-------- AVAILABLE DATA
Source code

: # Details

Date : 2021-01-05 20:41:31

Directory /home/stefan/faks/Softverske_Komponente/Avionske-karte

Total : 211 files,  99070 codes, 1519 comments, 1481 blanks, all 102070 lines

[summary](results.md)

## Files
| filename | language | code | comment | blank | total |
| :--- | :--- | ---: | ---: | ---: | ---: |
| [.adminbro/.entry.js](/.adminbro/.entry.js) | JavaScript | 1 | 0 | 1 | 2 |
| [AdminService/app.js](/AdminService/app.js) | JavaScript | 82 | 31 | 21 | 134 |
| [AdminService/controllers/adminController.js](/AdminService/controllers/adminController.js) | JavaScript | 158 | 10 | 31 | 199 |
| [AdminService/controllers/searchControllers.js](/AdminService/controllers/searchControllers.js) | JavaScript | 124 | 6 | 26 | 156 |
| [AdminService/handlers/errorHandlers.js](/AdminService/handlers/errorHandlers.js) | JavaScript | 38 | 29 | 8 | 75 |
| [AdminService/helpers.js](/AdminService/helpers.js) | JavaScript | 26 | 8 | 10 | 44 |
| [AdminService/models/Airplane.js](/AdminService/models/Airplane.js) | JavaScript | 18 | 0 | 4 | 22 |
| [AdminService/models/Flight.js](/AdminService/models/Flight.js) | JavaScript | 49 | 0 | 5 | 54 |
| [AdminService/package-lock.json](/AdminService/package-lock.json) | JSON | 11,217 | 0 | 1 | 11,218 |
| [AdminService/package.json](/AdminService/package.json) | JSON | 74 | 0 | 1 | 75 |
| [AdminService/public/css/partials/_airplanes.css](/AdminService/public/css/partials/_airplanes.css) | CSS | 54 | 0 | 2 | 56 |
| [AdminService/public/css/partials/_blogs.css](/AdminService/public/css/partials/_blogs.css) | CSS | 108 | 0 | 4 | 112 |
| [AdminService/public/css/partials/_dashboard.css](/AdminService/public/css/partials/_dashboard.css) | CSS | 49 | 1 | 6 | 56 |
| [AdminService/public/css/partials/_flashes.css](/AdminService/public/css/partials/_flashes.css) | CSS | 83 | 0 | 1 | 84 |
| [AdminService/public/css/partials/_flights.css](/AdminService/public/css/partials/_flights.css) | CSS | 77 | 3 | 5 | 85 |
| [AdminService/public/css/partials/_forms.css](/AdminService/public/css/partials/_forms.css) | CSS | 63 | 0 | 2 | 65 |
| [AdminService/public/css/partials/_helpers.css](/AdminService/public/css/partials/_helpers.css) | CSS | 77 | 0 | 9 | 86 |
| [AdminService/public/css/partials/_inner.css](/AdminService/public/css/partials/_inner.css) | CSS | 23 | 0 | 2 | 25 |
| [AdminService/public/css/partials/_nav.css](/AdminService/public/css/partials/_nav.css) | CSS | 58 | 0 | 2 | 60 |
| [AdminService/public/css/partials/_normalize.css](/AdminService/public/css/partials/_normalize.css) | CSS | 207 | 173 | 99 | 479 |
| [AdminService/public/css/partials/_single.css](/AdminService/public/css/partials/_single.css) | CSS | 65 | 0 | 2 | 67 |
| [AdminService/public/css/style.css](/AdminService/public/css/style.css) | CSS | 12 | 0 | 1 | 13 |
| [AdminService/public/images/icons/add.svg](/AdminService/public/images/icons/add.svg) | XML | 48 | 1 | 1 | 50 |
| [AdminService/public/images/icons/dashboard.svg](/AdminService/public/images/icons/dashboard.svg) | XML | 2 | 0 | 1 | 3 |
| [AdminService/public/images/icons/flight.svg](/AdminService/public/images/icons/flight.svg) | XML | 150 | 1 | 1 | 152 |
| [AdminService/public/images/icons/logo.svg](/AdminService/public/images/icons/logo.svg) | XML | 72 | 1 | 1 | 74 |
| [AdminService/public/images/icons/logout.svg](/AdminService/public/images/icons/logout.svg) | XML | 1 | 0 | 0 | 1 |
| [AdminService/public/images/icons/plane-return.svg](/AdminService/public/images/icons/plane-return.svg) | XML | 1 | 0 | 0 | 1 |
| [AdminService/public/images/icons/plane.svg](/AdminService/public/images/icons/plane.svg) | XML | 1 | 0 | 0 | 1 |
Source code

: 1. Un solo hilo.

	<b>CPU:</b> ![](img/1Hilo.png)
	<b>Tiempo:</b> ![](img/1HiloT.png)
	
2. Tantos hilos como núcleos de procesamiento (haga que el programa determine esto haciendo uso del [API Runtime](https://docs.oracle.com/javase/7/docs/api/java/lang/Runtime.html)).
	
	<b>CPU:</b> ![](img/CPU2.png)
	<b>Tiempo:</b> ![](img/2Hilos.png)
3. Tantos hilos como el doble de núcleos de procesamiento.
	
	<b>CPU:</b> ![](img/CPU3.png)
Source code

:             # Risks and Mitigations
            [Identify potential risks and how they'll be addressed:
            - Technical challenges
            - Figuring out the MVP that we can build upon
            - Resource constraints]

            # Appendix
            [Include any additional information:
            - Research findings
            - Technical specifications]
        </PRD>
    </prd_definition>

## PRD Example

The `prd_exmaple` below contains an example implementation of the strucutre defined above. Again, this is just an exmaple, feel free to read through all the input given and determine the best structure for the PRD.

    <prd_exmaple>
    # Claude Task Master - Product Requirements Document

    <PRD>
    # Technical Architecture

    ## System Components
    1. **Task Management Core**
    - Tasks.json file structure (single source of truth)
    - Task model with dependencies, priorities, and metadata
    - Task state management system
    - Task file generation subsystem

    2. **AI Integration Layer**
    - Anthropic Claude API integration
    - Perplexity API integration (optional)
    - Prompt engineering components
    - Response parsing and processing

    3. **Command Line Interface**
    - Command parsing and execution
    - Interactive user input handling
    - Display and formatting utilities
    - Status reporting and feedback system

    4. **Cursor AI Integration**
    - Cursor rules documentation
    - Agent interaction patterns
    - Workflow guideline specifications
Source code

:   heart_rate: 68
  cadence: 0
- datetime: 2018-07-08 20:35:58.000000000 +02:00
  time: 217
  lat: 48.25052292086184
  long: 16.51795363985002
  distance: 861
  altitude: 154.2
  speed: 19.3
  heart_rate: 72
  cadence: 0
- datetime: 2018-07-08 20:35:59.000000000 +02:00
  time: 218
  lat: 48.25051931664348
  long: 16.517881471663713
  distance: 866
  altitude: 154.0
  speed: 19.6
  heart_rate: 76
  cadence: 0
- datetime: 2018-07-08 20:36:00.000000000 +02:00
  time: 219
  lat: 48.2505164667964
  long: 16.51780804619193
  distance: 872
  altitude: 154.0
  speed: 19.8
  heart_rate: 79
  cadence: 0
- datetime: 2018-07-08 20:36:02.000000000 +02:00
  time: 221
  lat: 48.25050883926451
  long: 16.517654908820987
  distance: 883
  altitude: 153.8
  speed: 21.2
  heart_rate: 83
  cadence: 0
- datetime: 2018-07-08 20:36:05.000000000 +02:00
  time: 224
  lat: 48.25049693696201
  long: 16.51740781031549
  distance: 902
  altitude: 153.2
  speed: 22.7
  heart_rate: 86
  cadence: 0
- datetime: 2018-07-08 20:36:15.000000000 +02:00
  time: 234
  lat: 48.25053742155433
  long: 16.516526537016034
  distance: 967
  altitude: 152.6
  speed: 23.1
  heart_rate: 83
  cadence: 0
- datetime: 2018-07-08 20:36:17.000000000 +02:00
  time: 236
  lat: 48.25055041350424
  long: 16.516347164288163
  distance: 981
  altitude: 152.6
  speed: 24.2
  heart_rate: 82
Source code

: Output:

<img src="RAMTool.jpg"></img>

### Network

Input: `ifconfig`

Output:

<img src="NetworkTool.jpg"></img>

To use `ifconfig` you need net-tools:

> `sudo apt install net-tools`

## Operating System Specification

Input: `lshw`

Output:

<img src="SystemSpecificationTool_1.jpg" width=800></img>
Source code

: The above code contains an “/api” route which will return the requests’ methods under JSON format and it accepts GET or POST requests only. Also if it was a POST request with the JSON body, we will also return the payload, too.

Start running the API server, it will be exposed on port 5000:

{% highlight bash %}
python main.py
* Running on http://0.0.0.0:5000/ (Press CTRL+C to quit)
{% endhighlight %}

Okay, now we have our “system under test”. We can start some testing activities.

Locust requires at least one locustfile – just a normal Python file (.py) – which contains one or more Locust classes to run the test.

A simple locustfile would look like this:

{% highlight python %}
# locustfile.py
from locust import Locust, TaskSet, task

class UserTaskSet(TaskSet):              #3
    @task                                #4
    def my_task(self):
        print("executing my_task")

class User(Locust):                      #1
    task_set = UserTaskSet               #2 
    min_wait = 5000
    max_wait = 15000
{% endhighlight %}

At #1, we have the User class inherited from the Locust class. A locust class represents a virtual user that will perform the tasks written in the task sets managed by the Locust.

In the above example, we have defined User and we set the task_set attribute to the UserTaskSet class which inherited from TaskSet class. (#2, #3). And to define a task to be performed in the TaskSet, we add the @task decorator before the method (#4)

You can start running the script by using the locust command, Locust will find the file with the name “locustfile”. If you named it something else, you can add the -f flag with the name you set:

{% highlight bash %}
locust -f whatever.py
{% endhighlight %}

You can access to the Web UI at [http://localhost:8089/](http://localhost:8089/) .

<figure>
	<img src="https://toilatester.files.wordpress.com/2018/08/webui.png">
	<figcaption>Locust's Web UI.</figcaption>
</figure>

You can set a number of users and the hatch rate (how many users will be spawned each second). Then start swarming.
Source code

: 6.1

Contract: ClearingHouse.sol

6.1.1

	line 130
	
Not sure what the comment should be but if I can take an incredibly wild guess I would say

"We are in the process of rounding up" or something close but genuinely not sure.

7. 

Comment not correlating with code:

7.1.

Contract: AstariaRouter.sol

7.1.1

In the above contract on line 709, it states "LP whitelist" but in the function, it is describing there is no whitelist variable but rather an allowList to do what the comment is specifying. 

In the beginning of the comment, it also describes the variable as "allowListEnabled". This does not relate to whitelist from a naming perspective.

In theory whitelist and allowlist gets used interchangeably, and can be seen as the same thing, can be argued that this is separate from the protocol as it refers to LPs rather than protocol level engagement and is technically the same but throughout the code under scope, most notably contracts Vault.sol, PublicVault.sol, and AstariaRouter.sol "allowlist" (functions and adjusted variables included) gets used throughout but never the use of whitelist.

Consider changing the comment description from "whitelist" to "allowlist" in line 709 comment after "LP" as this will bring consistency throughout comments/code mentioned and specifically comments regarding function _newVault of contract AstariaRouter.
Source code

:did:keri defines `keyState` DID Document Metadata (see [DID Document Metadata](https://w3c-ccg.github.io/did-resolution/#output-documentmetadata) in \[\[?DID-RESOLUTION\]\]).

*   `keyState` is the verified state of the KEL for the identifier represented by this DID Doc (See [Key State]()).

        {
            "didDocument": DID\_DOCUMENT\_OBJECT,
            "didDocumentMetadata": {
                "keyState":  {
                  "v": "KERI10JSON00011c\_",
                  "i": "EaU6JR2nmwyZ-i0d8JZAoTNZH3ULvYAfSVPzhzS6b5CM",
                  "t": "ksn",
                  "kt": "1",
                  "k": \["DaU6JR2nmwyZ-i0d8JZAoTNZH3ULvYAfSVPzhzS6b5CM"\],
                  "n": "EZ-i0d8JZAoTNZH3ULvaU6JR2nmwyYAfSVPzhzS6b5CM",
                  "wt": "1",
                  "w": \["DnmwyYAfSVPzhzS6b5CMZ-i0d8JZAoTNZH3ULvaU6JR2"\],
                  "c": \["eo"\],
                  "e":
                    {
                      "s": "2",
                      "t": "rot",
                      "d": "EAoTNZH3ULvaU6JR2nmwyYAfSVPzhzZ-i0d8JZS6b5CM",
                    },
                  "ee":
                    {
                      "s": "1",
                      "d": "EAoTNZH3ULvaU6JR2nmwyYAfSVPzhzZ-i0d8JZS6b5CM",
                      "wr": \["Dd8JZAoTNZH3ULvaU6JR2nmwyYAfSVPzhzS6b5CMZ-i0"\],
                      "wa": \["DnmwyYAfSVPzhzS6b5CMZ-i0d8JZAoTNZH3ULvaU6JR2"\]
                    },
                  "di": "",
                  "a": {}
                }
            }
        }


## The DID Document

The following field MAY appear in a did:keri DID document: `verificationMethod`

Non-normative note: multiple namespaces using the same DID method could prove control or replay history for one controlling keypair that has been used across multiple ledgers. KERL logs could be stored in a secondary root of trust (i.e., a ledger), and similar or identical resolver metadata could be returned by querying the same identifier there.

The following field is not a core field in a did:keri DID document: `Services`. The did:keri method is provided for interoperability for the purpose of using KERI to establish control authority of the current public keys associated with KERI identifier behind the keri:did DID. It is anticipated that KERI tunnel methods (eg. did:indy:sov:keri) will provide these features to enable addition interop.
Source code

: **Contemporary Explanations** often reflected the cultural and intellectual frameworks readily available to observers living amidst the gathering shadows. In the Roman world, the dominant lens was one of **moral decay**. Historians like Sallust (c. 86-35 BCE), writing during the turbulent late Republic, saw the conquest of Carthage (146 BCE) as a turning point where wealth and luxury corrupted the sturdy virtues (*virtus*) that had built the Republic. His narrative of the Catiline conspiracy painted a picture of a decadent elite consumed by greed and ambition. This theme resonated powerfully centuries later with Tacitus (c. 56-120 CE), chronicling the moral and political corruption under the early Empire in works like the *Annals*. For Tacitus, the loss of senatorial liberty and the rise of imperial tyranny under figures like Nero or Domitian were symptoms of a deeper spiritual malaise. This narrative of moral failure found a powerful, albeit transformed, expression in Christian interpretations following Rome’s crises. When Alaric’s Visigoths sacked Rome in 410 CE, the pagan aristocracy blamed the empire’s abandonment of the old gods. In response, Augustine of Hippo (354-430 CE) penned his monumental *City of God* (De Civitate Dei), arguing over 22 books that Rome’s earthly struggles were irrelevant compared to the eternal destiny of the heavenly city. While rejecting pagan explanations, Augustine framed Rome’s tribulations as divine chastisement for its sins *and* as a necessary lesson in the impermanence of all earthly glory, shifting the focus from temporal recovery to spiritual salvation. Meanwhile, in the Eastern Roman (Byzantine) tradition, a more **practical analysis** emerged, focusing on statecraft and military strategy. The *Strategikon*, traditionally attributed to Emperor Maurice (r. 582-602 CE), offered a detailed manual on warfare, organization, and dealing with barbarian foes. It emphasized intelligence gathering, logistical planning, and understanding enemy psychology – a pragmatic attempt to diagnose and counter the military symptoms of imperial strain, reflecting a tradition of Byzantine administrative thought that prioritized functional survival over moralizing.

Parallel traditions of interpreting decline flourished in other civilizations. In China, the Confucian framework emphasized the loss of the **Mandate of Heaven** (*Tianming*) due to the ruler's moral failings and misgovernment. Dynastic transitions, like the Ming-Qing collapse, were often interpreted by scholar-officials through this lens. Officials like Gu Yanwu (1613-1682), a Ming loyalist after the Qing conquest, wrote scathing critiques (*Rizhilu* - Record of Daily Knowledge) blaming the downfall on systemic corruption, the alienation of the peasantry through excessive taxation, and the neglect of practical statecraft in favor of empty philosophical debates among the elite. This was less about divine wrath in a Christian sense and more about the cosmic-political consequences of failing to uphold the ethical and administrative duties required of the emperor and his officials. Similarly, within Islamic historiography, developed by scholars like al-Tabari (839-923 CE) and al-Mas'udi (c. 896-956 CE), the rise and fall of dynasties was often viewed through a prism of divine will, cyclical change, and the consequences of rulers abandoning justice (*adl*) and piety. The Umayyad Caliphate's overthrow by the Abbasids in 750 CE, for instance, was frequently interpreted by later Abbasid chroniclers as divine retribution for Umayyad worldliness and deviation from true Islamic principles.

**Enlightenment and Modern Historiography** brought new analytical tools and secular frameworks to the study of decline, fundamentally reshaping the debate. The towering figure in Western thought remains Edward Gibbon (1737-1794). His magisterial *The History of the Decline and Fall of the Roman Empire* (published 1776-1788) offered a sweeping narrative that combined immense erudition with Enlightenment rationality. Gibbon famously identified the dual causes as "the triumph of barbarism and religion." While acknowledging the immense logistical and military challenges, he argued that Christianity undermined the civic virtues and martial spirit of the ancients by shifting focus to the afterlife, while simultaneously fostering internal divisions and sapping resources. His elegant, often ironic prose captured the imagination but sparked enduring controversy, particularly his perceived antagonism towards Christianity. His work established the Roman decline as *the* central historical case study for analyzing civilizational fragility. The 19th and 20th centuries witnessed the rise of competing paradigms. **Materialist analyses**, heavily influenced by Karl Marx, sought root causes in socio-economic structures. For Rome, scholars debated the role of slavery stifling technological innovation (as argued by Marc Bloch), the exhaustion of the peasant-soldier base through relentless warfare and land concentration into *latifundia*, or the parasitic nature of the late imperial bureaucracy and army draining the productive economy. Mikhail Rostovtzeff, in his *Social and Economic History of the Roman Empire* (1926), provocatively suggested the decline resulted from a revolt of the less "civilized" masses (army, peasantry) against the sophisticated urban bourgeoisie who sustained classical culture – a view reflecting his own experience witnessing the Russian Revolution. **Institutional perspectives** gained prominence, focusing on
----------------
* WHAT YOU ARE ASKED TO DO *
Whenever "núcleos" occurs in a line of the entries, copy that line.

* TASK RESPONSE *
2. Tantos hilos como núcleos de procesamiento (haga que el programa determine esto haciendo uso del [API Runtime](https://docs.oracle.com/javase/7/docs/api/java/lang/Runtime.html)).
3. Tantos hilos como el doble de núcleos de procesamiento.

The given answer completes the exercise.